[Source records Boundary: Start]

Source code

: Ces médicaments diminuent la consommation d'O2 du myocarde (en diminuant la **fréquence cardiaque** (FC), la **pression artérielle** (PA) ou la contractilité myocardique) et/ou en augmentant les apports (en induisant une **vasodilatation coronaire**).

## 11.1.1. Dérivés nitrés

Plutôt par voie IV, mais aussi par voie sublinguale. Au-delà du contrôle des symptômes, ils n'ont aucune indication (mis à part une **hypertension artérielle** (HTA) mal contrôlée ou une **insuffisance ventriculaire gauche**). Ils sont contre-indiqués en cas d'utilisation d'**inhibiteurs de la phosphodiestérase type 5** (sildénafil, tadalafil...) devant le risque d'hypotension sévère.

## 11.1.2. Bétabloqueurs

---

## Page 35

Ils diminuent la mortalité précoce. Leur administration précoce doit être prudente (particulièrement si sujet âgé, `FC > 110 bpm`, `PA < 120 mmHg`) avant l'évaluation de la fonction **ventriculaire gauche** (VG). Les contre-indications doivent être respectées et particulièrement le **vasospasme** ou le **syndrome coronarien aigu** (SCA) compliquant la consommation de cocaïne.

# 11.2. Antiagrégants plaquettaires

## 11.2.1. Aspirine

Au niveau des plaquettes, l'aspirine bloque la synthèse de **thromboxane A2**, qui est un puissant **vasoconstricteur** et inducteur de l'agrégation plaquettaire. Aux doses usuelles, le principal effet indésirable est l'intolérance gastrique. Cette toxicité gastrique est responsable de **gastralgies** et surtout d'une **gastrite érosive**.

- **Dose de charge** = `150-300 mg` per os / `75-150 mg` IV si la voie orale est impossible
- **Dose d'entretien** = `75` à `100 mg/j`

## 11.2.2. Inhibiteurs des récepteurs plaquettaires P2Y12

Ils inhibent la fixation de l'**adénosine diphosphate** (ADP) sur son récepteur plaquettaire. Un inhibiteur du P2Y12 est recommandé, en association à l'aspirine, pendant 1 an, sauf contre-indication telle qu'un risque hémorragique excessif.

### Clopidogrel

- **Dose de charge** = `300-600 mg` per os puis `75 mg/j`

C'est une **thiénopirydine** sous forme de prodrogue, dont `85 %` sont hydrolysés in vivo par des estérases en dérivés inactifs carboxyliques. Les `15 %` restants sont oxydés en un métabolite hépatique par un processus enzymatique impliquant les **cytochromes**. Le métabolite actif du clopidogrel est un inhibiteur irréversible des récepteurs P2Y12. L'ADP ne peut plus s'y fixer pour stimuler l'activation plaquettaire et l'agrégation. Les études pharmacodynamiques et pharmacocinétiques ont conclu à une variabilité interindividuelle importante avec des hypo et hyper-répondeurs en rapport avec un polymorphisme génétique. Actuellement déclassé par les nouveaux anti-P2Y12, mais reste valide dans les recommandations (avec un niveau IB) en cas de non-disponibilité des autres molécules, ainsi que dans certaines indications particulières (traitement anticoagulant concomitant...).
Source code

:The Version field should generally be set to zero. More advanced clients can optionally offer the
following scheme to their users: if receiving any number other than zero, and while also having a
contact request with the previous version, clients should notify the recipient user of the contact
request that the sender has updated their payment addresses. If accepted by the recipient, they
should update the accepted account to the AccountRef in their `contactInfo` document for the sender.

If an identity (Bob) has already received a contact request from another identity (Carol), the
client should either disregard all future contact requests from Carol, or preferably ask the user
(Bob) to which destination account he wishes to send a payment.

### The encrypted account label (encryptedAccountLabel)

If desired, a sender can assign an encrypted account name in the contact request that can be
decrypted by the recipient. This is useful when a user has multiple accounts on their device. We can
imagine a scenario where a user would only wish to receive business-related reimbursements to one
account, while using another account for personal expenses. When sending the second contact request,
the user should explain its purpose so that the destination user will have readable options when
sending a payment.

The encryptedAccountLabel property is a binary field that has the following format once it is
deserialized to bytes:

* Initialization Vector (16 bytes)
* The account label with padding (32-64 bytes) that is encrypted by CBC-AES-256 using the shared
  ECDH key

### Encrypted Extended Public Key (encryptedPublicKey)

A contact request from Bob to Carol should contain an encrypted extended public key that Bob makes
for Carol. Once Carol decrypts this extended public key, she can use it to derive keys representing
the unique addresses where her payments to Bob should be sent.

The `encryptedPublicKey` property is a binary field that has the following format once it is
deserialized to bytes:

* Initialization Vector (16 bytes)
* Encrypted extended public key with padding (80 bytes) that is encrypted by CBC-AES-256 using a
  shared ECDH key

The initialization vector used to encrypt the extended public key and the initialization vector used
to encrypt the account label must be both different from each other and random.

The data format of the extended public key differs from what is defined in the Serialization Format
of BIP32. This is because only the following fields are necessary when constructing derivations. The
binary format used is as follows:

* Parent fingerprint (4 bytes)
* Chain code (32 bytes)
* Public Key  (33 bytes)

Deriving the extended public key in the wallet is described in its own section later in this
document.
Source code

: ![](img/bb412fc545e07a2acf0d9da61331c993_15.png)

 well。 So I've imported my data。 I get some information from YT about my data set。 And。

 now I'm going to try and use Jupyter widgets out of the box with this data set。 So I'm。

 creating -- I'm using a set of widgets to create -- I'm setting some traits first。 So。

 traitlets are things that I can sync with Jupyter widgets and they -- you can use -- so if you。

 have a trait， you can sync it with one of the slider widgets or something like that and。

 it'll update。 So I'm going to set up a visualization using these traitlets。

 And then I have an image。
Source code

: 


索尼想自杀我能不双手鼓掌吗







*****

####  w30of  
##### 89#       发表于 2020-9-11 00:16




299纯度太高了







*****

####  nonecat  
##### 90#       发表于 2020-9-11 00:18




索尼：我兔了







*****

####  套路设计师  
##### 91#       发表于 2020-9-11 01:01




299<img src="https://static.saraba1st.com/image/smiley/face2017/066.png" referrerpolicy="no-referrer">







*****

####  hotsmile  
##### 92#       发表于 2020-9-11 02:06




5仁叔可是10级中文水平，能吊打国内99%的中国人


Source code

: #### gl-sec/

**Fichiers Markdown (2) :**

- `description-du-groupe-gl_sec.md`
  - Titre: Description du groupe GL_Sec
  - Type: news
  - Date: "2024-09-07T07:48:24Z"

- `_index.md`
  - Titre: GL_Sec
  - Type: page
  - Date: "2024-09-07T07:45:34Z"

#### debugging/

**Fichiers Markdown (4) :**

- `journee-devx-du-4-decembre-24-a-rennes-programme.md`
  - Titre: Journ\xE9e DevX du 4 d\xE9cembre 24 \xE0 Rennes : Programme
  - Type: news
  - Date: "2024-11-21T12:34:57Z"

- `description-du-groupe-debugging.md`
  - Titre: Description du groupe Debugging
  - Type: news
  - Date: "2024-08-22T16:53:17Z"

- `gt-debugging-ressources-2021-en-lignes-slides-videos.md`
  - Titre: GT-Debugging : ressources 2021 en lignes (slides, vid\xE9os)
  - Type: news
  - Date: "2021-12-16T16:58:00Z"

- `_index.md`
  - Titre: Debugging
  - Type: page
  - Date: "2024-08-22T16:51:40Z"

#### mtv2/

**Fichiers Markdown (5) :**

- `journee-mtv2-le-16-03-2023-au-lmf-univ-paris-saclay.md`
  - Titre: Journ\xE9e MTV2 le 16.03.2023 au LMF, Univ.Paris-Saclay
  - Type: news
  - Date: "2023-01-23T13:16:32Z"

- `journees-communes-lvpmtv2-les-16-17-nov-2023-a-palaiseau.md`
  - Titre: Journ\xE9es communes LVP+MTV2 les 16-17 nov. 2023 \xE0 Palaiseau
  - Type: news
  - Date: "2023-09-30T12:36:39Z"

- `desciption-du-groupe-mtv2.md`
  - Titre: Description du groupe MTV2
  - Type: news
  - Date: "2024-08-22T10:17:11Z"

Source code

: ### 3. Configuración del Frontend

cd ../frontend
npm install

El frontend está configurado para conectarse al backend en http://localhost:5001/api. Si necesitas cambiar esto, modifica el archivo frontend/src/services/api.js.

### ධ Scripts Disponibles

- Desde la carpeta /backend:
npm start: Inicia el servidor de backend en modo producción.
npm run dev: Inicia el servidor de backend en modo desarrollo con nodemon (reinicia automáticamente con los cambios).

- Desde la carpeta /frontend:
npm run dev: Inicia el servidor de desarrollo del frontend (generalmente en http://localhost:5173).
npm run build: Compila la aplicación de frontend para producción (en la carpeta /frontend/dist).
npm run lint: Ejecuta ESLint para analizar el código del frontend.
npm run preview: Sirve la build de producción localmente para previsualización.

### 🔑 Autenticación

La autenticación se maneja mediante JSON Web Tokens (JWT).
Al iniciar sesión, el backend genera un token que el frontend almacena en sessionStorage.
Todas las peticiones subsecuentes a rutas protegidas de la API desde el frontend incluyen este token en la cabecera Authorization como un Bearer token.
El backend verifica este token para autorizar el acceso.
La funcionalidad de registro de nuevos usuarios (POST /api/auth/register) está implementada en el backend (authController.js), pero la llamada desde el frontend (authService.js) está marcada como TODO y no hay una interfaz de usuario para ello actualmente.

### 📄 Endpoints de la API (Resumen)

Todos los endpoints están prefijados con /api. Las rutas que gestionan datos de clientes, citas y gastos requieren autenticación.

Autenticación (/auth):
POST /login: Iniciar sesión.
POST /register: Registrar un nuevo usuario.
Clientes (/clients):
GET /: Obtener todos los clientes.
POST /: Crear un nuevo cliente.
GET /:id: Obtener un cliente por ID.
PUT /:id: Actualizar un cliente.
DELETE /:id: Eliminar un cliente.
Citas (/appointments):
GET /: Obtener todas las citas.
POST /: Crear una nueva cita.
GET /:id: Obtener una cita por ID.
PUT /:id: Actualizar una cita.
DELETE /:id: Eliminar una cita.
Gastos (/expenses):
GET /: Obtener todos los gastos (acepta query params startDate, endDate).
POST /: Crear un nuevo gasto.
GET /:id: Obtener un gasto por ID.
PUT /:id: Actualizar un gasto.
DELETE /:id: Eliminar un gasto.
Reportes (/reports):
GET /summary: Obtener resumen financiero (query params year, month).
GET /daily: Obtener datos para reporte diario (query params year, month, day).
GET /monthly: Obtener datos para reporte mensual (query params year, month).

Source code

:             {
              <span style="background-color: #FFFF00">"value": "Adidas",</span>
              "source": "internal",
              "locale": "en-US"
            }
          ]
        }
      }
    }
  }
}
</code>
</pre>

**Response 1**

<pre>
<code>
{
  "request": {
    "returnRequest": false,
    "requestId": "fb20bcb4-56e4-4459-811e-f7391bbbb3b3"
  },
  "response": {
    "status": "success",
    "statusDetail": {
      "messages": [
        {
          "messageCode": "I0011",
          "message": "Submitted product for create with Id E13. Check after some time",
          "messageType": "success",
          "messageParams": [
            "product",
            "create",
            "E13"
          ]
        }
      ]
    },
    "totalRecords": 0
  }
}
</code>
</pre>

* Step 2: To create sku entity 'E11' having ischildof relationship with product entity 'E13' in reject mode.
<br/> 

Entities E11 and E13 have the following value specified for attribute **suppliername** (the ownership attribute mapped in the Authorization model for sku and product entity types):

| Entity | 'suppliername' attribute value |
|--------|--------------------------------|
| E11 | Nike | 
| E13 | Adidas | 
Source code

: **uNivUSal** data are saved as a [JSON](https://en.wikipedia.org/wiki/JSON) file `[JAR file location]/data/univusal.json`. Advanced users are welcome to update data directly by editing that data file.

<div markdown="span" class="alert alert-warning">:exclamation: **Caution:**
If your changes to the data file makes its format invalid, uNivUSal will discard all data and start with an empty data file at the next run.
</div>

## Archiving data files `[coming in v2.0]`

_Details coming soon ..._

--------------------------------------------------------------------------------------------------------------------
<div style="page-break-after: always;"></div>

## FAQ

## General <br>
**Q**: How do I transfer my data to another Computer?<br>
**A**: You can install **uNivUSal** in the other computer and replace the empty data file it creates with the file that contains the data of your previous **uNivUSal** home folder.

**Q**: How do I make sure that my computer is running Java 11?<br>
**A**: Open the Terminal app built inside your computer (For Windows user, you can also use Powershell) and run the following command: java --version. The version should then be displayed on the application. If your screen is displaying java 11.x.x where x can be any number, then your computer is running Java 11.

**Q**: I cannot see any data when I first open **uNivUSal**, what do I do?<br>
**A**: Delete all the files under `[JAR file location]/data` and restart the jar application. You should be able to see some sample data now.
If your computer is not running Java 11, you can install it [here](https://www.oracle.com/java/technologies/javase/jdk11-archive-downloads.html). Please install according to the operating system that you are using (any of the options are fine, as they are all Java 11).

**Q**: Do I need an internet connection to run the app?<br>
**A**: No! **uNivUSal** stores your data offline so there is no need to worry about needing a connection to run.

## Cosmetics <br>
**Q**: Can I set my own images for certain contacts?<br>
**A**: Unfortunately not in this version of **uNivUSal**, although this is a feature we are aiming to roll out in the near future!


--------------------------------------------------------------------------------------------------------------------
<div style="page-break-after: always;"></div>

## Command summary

[Source records Boundary: End]

:: Task statement ::
Above are the records. Copy the lines beginning at the one that has "previous **uNivUSal** home folder." and ending with the one that has "running Java 11?<br>", unchanged.

:: Your solution ::
**A**: You can install **uNivUSal** in the other computer and replace the empty data file it creates with the file that contains the data of your previous **uNivUSal** home folder.

**Q**: How do I make sure that my computer is running Java 11?<br>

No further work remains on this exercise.